● **YOUR OBJECTIVE**: Images are to be dropped, and the rest of the data reproduced exactly.

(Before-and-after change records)

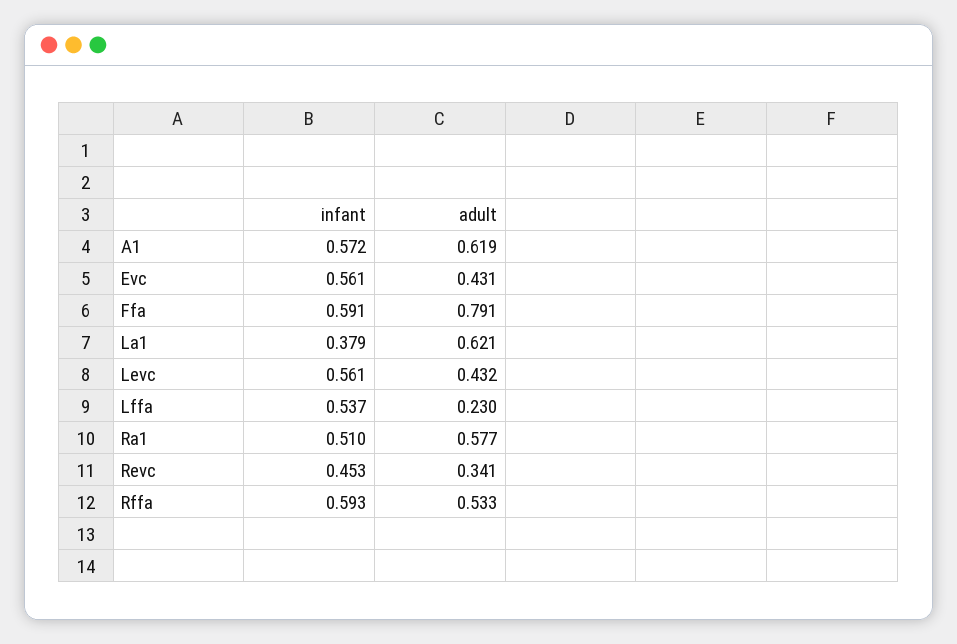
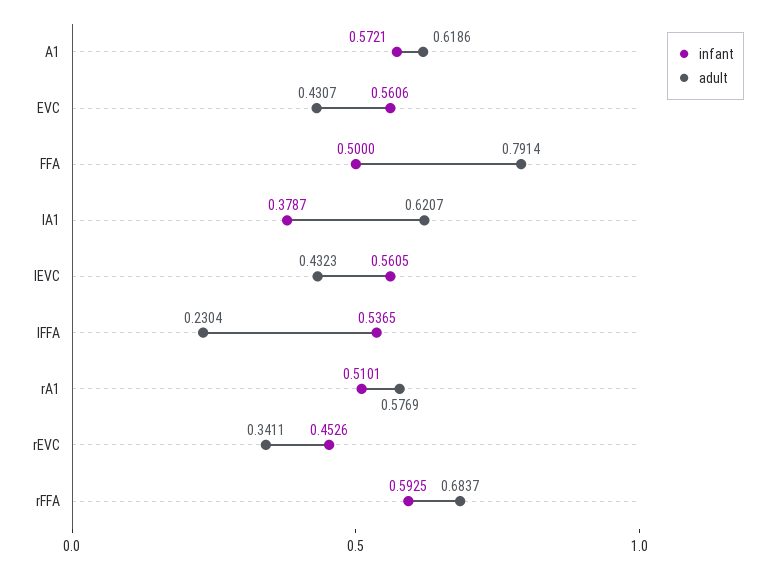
  {
    "infant": {
      "A1": 0.5721,
      "Evc": 0.5606,
-     "Ffa": 0.591,
+     "Ffa": 0.5,
      "La1": 0.3787,
      "Levc": 0.5605,
      "Lffa": 0.5365,
      "Ra1": 0.5101,
      "Revc": 0.4526,
      "Rffa": 0.5925
    },
    "adult": {
      "A1": 0.6186,
      "Evc": 0.4307,
      "Ffa": 0.7914,
      "La1": 0.6207,
      "Levc": 0.4323,
      "Lffa": 0.2304,
      "Ra1": 0.5769,
      "Revc": 0.3411,
-     "Rffa": 0.533
+     "Rffa": 0.6837
    }
  }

● **ANSWER TO THIS PROBLEM**:
  {
    "infant": {
      "A1": 0.5721,
      "Evc": 0.5606,
-     "Ffa": 0.591,
+     "Ffa": 0.5,
      "La1": 0.3787,
      "Levc": 0.5605,
      "Lffa": 0.5365,
      "Ra1": 0.5101,
      "Revc": 0.4526,
      "Rffa": 0.5925
    },
    "adult": {
      "A1": 0.6186,
      "Evc": 0.4307,
      "Ffa": 0.7914,
      "La1": 0.6207,
      "Levc": 0.4323,
      "Lffa": 0.2304,
      "Ra1": 0.5769,
      "Revc": 0.3411,
-     "Rffa": 0.533
+     "Rffa": 0.6837
    }
  }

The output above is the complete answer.